Sinner supera vómitos, calambres y una suspensión para rendir a Medvedev y alcanzar la final en Roma
El italiano bate al ruso en una semifinal disputada en dos días por la lluvia
Jannik sufrió calambres y vómitos durante el primer día del enfrentamiento
Pese a todo y a todos, Jannik Sinner. Pasó por todos los estadios posibles hasta tumbar (6-2, 5-7, 6-4) a Medvedev y alcanzar la final del Masters 1.000 de Roma, el único Masters 1.000 que no descansa en su vitrina. Lo buscará ante Ruud y, de paso, igualar a Djokovic como único tenista de la historia que conquista los nueve torneos de la mencionada categoría. Sinner comenzó apabullando; luego se retorció en su banquillo; vomitó al lado del marcador y perdió el segundo set. La lluvia aplazó la semifinal cuando encaraba el desenlace y se ha resuelto este sábado, finalmente con la victoria del italiano.
Sinner acaba de manera recta un camino lleno de curvas, aunque para sinuoso el camino de Medvedev. El ruso y su tenis poco ortodoxo caminan inexorablemente hacia una carrera de más expectativas que títulos. Ha ganado una de sus seis finales de Grand Slam; seis Masters 1.000; una Copa Davis y ha saboreado el número uno del mundo. Un currículum más que formidable por la óptica de las generaciones.
Ha convivido contra el Big Three primero —Nadal, Federer y Djokovic— y el duopolio actual —Sinner y Alcaraz—. Desesperaría a cualquiera. Contra Sinner ha caído en Roma y en 10 de sus 11 últimos enfrentamientos. Se medirá Jannik contra un especialista sobre tierra, Casper Ruud. Sobre la arcilla ha ganado 12 de sus 14 títulos; ha disputado dos finales de Roland Garros; y ha conquistado, en Madrid, su único Masters 1.000.
Sinner comenzó el partido, la tarde del viernes, convencido de que quería cerrarlo rápido. Nada más lejos de la realidad. En un día amenazado por la previsión de lluvia, el de San Cándido rompió dos saques del ruso y ganó los suyos en tan solo diez minutos. El ruso no supo reaccionar en la primera manga. Apenas logró sorprender a su rival, más allá de los dos juegos que consiguió arrebatarle. Sinner estuvo intratable, arriesgó, acertó y dominó desde el fondo de la pista.
Se aletargó el número uno tras el segundo set, en el que Medvedev comenzó ganando y en el que se reencontró con su tenis y su estilo, imprevisible. A mitad del set, Sinner empezó a mostrar claros signos de fatiga. Se acercó a la esquina para, presumiblemente, vomitar detrás del marcador. Daba largas bocanadas de aire, se apoyaba en las rodillas y hacía breves pausas para recuperar el aliento. Le temblaba fuertemente la mano al beber agua.
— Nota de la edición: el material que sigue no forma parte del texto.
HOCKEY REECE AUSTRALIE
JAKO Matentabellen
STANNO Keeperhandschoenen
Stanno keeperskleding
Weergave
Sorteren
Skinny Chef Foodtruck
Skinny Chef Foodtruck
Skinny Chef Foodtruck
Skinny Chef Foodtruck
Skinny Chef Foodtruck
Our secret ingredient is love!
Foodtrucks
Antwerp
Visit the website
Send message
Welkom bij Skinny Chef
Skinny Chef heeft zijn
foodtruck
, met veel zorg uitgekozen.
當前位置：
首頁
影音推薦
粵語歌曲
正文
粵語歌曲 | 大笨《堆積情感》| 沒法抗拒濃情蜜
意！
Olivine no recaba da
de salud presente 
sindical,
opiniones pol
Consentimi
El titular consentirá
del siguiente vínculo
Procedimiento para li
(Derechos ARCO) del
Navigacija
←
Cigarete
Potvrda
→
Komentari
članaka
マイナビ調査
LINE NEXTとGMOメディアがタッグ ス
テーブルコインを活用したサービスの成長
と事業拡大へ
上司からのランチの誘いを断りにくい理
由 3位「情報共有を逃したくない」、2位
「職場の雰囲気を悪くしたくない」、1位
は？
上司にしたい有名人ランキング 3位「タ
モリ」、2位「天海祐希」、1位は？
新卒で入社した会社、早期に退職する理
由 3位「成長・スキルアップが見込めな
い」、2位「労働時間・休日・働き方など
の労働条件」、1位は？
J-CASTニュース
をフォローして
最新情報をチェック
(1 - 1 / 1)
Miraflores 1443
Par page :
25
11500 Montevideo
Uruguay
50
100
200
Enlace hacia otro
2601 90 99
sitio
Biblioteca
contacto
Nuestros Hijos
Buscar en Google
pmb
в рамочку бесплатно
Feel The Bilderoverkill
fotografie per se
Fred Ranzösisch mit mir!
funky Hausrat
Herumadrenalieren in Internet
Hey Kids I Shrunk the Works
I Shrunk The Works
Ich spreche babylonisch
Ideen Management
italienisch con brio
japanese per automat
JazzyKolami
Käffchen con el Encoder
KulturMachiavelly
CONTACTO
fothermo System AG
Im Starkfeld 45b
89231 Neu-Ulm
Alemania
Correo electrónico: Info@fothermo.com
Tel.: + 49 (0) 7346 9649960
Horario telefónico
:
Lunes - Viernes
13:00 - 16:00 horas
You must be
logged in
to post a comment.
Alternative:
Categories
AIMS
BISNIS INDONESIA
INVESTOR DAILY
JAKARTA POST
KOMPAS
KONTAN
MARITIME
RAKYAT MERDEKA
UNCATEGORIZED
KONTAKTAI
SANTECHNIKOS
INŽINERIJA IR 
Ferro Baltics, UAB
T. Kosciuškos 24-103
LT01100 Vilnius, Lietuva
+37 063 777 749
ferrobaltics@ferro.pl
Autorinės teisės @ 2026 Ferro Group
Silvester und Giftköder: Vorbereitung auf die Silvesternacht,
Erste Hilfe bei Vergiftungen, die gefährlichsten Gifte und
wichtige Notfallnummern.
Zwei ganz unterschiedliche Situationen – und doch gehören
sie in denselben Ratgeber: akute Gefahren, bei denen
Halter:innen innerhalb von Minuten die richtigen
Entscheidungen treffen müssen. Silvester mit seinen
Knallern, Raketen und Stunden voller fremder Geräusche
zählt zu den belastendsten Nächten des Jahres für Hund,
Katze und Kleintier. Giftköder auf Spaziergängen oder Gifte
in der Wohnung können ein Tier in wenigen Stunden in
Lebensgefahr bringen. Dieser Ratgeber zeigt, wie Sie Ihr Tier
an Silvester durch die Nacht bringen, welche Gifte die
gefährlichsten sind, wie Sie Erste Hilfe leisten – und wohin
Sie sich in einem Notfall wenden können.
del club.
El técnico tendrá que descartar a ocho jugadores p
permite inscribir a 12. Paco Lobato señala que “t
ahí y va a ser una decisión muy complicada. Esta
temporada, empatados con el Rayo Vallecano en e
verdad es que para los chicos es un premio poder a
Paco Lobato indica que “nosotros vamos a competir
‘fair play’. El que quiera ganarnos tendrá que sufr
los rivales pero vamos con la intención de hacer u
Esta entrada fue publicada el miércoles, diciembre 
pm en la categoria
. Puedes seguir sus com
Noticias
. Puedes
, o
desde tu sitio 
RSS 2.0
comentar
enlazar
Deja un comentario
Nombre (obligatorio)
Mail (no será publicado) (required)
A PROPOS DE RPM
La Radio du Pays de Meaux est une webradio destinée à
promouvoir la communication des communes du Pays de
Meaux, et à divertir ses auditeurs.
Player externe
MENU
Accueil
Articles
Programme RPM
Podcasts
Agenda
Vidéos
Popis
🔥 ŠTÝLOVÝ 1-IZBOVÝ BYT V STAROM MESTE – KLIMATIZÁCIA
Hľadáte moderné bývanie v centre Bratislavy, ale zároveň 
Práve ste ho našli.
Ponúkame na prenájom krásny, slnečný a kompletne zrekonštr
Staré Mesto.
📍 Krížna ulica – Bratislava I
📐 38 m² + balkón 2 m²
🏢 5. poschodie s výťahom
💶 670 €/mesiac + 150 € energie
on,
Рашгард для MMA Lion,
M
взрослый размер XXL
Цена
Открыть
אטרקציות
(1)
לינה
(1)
Medvedev igualó el partido.
En la tercera manga, Jannik sacó fuerzas de donde no las tenía. Llegó a recibir hasta asistencia médica en el cuádriceps, motivo que enfadó al ruso. Cuando el italiano se imponía 4-2, el partido se suspendió hasta el día siguiente por la lluvia que caía sobre la capital italiana. Un clásico de todos los años en el Foro Itálico. Tras la reanudación, casi un día después y en otra jornada marcada por la lluvia, Sinner sentenció el partido.